Although we aimed to compare the commonly used chemoprophylaxis agents such as UH and LMWH, other upcoming agents such as direct thrombin inhibitor argatroban, (Guo et al., 2017) direct oral anticoagulants apixaban, rivaroxaban are also investigated with improved benefits in DVT prophylaxis (Finks et al., 2016). Future studies are needed to comparatively evaluate the efficacy and safety of these agents to be considered for universal chemoprophylaxis regimen in spine surgery. Apart from the chemoprophylaxis, the additional prophylactic measures followed in the included studies were lower limb exercises, compression stocking, and early mobilization of patients as shown in Table 2. The British Association of Spine Surgeons stratified the risk of DVT in patients undergoing spine surgeries incorporating the patient-related and procedure-related factors and recommended the combined usage of mechanical and chemical prophylaxis. (BOA) However, they did not precisely recommend a DVT prophylaxis regimen given the inherent variability between the individuals and procedures addressed. The recent consensus statements developed by AO Spine North America with 21 senior surgeons have thrown some light on the need for standardized VTE chemoprophylaxis regimen and resonated with the results of the current review (Zuckerman et al., 2023).

There are some limitations to the evidence analyzed. The number of available studies, especially regarding UH, were very few. The included studies were retrospective in design, which reduced the overall strength of the evidence generated from the meta-analysis. We did not find any study that directly compared the chemoprophylactic efficacy and safety of LMWH and UH in lumbar fusion surgery. Hence, the indirect evidence derived from the single-arm meta-analysis of the individual drugs must be considered with caution. Hence, we recommend future high-quality randomized controlled trial to be conducted to arrive at a definite conclusion to aid in the development of recommendations on chemoprophylaxis usage in lumbar fusion surgeries.

5. Conclusion

Both LMWH and UH reduces the overall incidence of DVT/PE, but there is a paucity of evidence analyzing the comparative effectiveness of the chemoprophylaxis regimens in lumbar fusion procedures. The heterogeneity in data prevents any comparative conclusions or recommendations, as there remains an evidence gap. We recommend future high-quality RCTs to investigate in this regard to help develop recommendations on thromboprophylaxis usage.

Conflicts of interest

All the authors declared their conflicts of interest in their respective declaration forms submitted.

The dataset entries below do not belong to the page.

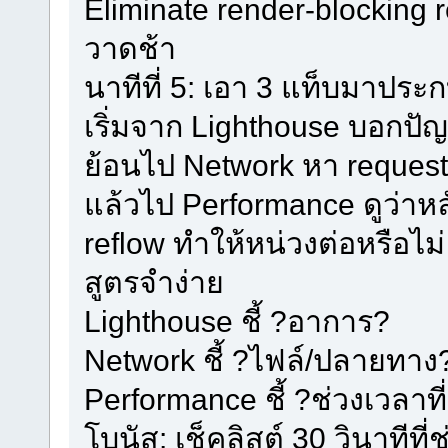
Eliminate render-blocking re
วาดช้า
นาทีที่ 5: เอา 3 แท็บมาประกบ
เริ่มจาก Lighthouse บอกปั
ย้อนไป Network หา request 
แล้วไป Performance ดูว่าหลั
reflow ทำให้หน่วงต่อหรือไม่
สูตรจำง่าย
Lighthouse ชี้ ?อาการ?
Network ชี้ ?ไฟล์/ปลายทาง
Performance ชี้ ?ช่วงเวลาที่
โบนัส: เช็คลิสต์ 30 วินาทีที่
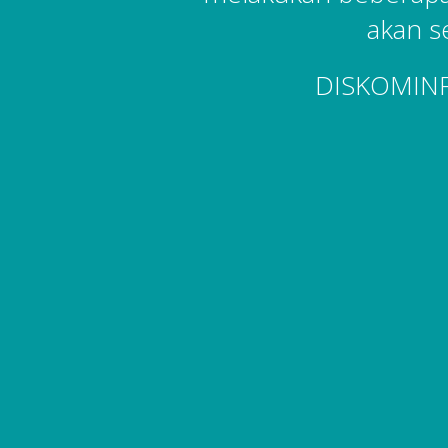
akan s
DISKOMIN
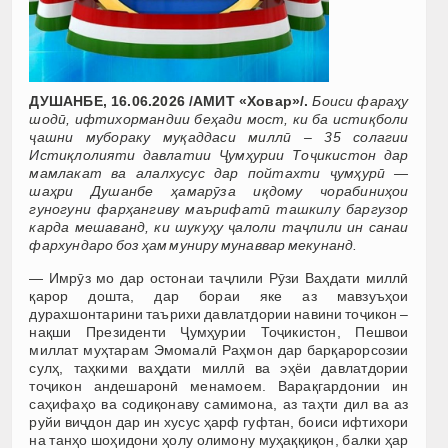
ДУШАНБЕ, 16.06.2026 /АМИТ «Ховар»/.
Боиси фараҳу
шодӣ, ифтихормандии беҳади мост, ки ба истиқболи
ҷашни мубораку муқаддаси миллӣ – 35 солагии
Истиқлолияти давлатии Ҷумҳурии Тоҷикистон дар
мамлакат ва алалхусус дар пойтахти ҷумҳурӣ —
шаҳри Душанбе ҳамарӯза иқдому чорабиниҳои
гуногуни фарҳангиву маърифатӣ ташкилу баргузор
карда мешаванд, ки шукуҳу ҷалоли таҷлили ин санаи
фархундаро боз ҳам муниру мунаввар мекунанд.
— Имрӯз мо дар остонаи таҷлили Рӯзи Ваҳдати миллӣ
қарор дошта, дар бораи яке аз мавзуъҳои
дурахшонтарини таърихи давлатдории навини тоҷикон –
нақши Президенти Ҷумҳурии Тоҷикистон, Пешвои
миллат муҳтарам Эмомалӣ Раҳмон дар барқарорсозии
сулҳ, таҳкими ваҳдати миллӣ ва эҳёи давлатдории
тоҷикон андешаронӣ менамоем. Варақгардонии ин
саҳифаҳо ва содиқонаву самимона, аз таҳти дил ва аз
руйи виҷдон дар ин хусус ҳарф гуфтан, боиси ифтихори
на танҳо шоҳидони ҳолу олимону муҳаққиқон, балки ҳар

Declaration of competing interest

THE authors declare that they have no known competing financial interests or personal relationships that could have appeared to influence the work reported in this paper.

Handling Editor: Prof F Kandziora

Footnotes

This study was organized and supported by AO Spine through the AO Spine Knowledge Forum Degenerative, a focused group of international experts. AO Spine is a clinical division of the AO Foundation, which is an independent medically-guided not-for-profit organization. Study support was provided directly through the AO Spine Research Department.